### GIVEN REQUEST
Rewrite the lines below as a numbered list, skipping any blank lines. Leave the pictures out of your answer.

-- -- --

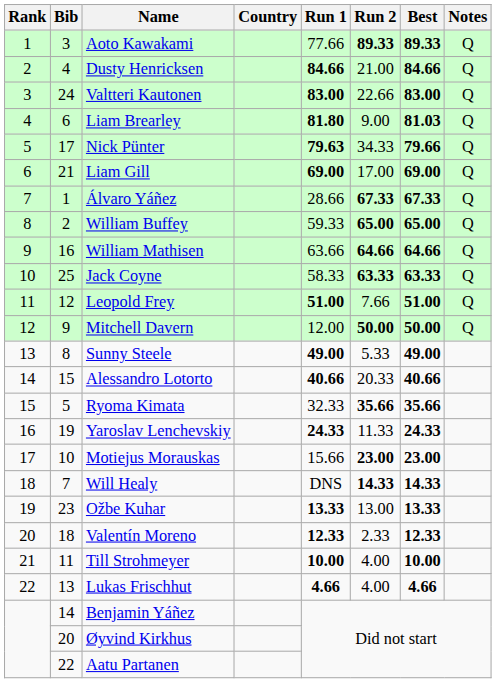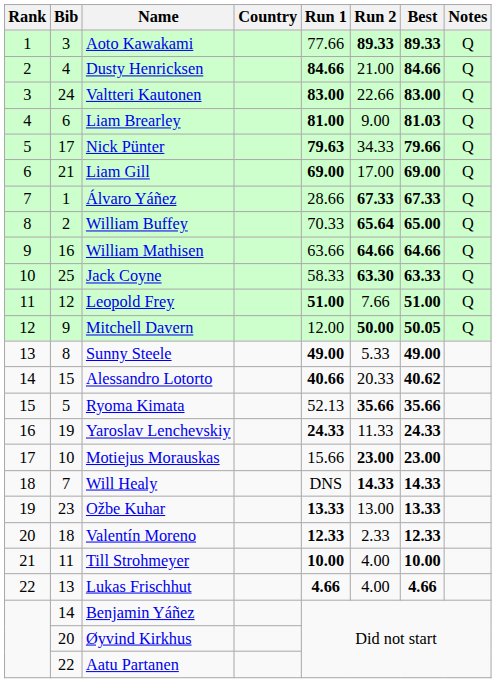Liam Brearley | Run 1: 81.80 -> 81.00
William Buffey | Run 1: 59.33 -> 70.33
William Buffey | Run 2: 65.00 -> 65.64
Jack Coyne | Run 2: 63.33 -> 63.30
Mitchell Davern | Best: 50.00 -> 50.05
Alessandro Lotorto | Best: 40.66 -> 40.62
Ryoma Kimata | Run 1: 32.33 -> 52.13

-- -- --

### COMPLETED TASK
1. Liam Brearley | Run 1: 81.80 -> 81.00
2. William Buffey | Run 1: 59.33 -> 70.33
3. William Buffey | Run 2: 65.00 -> 65.64
4. Jack Coyne | Run 2: 63.33 -> 63.30
5. Mitchell Davern | Best: 50.00 -> 50.05
6. Alessandro Lotorto | Best: 40.66 -> 40.62
7. Ryoma Kimata | Run 1: 32.33 -> 52.13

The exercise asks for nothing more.